Reputation: 371
I have a dataframe in which I'd like to subset a column to only contain strings that match multiple strings in a different column. Here's some mock data:
df1 <- data.frame(species = c("Rufl","Rufl","Soca","Assp","Assp","Elre"),
state = c("warmed","ambient","warmed","warmed","ambient","ambient"))

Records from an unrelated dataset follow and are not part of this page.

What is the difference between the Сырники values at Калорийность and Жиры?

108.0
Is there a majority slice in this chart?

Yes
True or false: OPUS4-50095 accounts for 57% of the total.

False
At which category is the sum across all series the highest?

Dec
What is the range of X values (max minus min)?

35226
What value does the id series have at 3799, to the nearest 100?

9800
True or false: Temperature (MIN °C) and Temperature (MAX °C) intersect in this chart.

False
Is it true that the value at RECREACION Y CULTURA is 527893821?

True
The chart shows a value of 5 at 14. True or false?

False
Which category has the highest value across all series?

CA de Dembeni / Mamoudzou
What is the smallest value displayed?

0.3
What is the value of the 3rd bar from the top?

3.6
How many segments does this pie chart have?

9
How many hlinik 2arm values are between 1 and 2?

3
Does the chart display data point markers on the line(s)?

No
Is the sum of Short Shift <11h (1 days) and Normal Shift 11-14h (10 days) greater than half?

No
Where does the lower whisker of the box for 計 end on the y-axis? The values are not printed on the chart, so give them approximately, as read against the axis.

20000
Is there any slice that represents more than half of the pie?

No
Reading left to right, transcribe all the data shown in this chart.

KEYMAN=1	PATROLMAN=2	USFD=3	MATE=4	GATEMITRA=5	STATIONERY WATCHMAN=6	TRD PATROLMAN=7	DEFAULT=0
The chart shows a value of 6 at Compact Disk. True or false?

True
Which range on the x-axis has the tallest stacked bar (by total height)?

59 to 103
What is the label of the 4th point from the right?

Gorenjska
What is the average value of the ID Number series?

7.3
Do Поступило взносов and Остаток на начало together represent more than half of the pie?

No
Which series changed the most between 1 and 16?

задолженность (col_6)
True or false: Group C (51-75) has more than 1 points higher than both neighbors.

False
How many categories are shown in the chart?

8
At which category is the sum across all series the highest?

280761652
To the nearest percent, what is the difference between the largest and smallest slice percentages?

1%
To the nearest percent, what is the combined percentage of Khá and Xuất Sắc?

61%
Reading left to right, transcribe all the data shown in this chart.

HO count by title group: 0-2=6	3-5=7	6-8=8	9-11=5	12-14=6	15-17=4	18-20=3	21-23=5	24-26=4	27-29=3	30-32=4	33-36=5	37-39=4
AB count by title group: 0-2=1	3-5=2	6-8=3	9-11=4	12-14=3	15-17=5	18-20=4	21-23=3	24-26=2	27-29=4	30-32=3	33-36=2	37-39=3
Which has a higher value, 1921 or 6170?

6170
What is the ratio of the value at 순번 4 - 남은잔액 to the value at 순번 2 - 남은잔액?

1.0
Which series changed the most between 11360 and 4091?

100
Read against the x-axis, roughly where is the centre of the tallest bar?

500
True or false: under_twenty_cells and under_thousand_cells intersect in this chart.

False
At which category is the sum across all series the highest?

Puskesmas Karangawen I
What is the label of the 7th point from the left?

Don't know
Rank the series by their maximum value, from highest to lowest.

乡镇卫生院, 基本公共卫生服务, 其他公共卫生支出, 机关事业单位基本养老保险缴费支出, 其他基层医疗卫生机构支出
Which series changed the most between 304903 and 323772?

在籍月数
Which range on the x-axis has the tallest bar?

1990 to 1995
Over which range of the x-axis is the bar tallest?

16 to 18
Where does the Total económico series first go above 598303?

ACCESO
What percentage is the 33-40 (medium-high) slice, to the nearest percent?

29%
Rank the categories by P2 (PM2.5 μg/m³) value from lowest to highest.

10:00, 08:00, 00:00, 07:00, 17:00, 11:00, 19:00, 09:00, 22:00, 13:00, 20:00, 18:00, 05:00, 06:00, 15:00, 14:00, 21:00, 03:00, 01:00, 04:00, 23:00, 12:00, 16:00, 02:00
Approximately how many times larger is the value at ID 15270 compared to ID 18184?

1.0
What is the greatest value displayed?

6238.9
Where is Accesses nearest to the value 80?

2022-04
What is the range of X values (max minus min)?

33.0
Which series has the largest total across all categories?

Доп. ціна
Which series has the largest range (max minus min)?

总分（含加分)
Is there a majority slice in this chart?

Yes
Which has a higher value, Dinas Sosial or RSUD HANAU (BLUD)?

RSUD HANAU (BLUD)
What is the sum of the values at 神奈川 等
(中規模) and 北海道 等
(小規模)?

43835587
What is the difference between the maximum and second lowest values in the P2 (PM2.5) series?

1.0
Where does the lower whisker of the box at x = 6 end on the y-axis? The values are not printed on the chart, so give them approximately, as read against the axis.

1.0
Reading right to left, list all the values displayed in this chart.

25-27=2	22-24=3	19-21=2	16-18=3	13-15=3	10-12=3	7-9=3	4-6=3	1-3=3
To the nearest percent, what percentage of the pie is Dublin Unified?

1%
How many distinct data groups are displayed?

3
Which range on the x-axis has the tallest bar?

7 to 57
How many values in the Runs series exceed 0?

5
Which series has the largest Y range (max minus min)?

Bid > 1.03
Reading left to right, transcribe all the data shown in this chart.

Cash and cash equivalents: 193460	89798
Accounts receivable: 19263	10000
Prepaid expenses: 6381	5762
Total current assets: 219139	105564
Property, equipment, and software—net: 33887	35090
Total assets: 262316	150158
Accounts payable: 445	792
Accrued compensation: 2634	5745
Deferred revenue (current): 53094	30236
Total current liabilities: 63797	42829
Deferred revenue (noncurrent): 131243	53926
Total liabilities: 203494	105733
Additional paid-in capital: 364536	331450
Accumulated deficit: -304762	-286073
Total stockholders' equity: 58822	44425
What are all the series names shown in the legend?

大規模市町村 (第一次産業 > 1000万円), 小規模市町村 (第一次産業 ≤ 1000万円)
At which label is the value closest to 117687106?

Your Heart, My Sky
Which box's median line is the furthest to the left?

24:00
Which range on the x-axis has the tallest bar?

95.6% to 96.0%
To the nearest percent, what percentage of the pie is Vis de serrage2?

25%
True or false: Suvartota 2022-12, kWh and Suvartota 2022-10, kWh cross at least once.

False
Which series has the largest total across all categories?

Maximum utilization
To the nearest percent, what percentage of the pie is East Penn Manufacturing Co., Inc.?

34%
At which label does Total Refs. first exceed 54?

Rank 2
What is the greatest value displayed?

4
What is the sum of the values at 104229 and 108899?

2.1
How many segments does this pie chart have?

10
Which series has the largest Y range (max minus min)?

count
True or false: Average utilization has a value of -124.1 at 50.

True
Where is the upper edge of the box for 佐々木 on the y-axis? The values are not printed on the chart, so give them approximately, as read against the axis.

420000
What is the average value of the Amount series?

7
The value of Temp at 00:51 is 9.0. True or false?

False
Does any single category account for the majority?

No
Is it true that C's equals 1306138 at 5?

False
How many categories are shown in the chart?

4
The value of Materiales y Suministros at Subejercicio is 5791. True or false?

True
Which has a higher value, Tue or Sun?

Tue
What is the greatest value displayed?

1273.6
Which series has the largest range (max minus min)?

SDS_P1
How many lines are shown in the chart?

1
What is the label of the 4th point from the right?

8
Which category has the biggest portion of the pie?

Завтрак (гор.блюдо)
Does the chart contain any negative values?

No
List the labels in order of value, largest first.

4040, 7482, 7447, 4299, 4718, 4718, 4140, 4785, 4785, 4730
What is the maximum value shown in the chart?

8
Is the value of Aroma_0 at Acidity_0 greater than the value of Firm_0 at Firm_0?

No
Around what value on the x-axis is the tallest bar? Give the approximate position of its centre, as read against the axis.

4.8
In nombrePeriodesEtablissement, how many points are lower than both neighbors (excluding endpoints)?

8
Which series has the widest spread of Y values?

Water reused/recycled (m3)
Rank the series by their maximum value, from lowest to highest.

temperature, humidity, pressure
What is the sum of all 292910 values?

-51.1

I'd like have a dataframe with only species that match both the "warmed" and "ambient" states, removing species that only match one string, so the final dataframe would have "Rufl" and "Assp" with their given states, as shown below
species state
Rufl warmed
Rufl ambient
Assp warmed
Assp ambient
I've tried a few different attempts at this, both with the subset function and dplyr, but can't figure out the right way to get this to work. Here's my failed attempts:
df2 <- subset(df1$species, state == "warmed" & state == "ambient")
# or this?
df2 <- df1 %>%
group_by(species) %>%
filter(state == "warmed",
state == "ambient")
Thanks for the help!
Using R version 4.0.2, Mac OS X 10.13.6
Upvotes: 2
Views: 752
Reputation: 101343
Another base R option using ave
subset(
df1,
ave(state, species, FUN = function(x) sum(c("warmed", "ambient") %in% x)) == 2
)
gives
species state
1 Rufl warmed
2 Rufl ambient
4 Assp warmed
5 Assp ambient
Upvotes: 0
Reputation: 887118
We need a group by all
library(dplyr)
df1 %>%
group_by(species) %>%
filter(all(c('warmed', 'ambient') %in% state)) %>%
ungroup
-output
# A tibble: 4 x 2
# species state
# <chr> <chr>
#1 Rufl warmed
#2 Rufl ambient
#3 Assp warmed
#4 Assp ambient
The &
operation doesn't work as the elements are not present in the same location
Or using subset
subset(df1, species %in% names(which(rowSums(table(df1) > 0) == 2)))
Upvotes: 1